Artificial Intelligence Offers Revenue Cycle Opportunities
Artificial intelligence will generate estimated savings of more than $150 billion worldwide for the healthcare industry, and abundant applications exist for the revenue cycle.
The use of artificial intelligence (AI) is growing across industries, health care included. In a new report, market research firm Frost & Sullivan estimates that by 2025, AI and cognitive computing will generate savings of more than $150 billion worldwide in clinical and operational areas of the healthcare industry.
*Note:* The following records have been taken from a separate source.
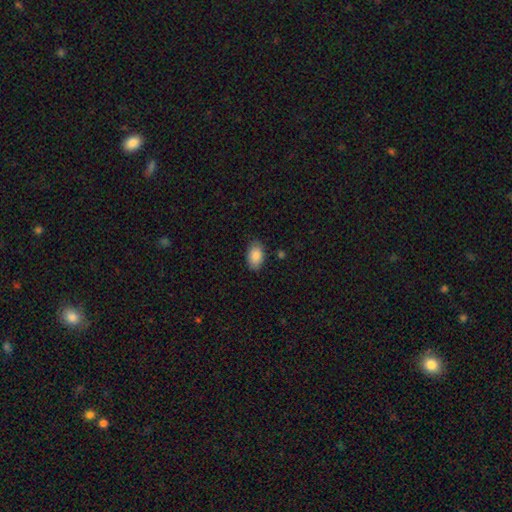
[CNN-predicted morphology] type=smooth (88%); roundness=in between (91%); merging=none (84%).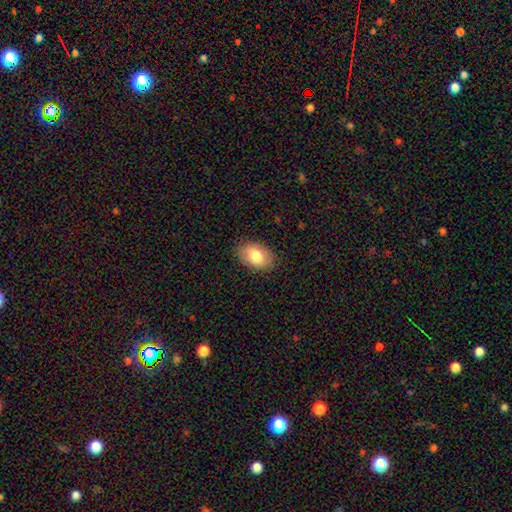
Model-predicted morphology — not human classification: This is likely a smooth galaxy (80%). How rounded: clearly in between (90%). Merging: clearly none (86%).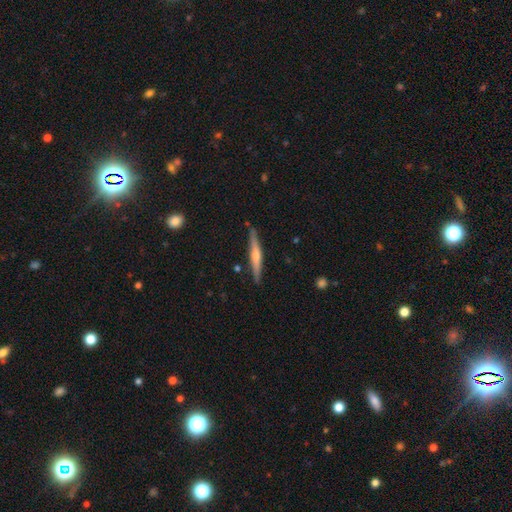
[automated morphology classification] Smooth or featured: featured or disk — 69% (smooth — 25%)
Edge-on disk: yes — 98% (no — 2%)
Edge-on bulge: rounded — 79% (none — 13%)
Merging: none — 88% (minor disturbance — 9%)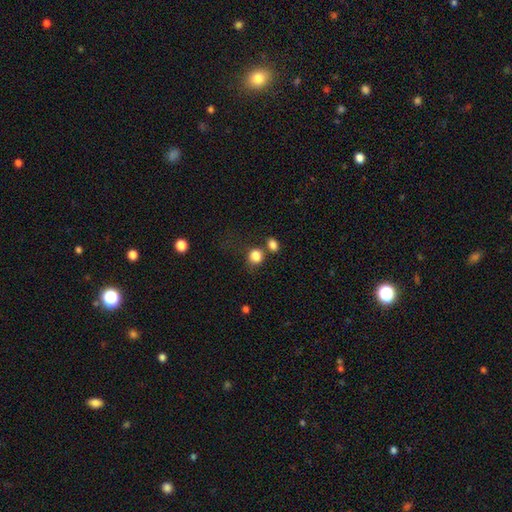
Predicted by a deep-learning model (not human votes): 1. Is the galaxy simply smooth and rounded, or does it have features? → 84% smooth, 11% star or artifact, 5% featured or disk.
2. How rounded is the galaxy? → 74% round, 25% in between, 1% cigar-shaped.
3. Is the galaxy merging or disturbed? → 57% none, 21% merger, 14% minor disturbance, 8% major disturbance.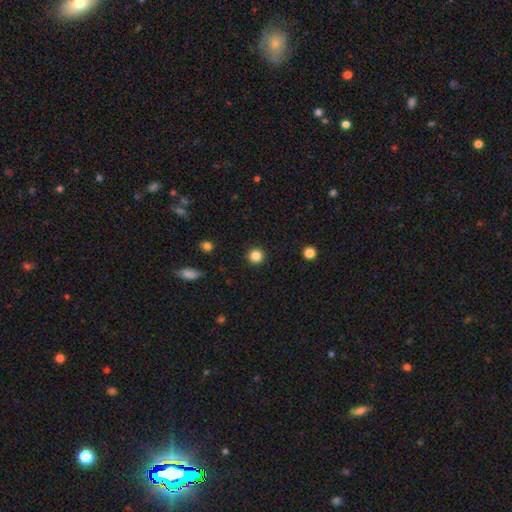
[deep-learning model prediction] smooth 85%, star or artifact 11%, featured or disk 4%. Down the decision tree: how rounded — round (95%); merging — none (92%).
Meanwhile, in the revenue cycle, AI continues to bring benefits, such as improved efficiency and accuracy.
Eldon Richards, chief technology officer for Denver-based Recondo Technology, discusses how AI (including machine learning, natural language processing, and robotic process automation) is currently enhancing the revenue cycle and what is in store for future applications.
How is AI currently being used in the revenue cycle?
Richards: AI is being used in the revenue cycle in many ways. For example, hospitals are purchasing AI solutions, such as chat bots, that interact with patients using natural language processing capabilities. Such solutions also can be used for computer-assisted coding. Hospitals also are using AI-powered tools to generate claims. These are solutions that have been out for some time and are examples of technology investments in which purchasers know they are buying AI solutions. There are other tools where AI may be under the hood, making calculations or providing automation without the purchaser knowing the system is AI-enabled.
There are many opportunities within the revenue cycle to use AI to automate certain tasks, such as interactions between providers and payers. Some of these functions are done using older AI technology, such as rules-based systems. Increasingly, we’re seeing use of machine learning and natural language processing to enhance automation. For example, AI is being used to improve patient out-of-pocket estimates and predict denials before they happen.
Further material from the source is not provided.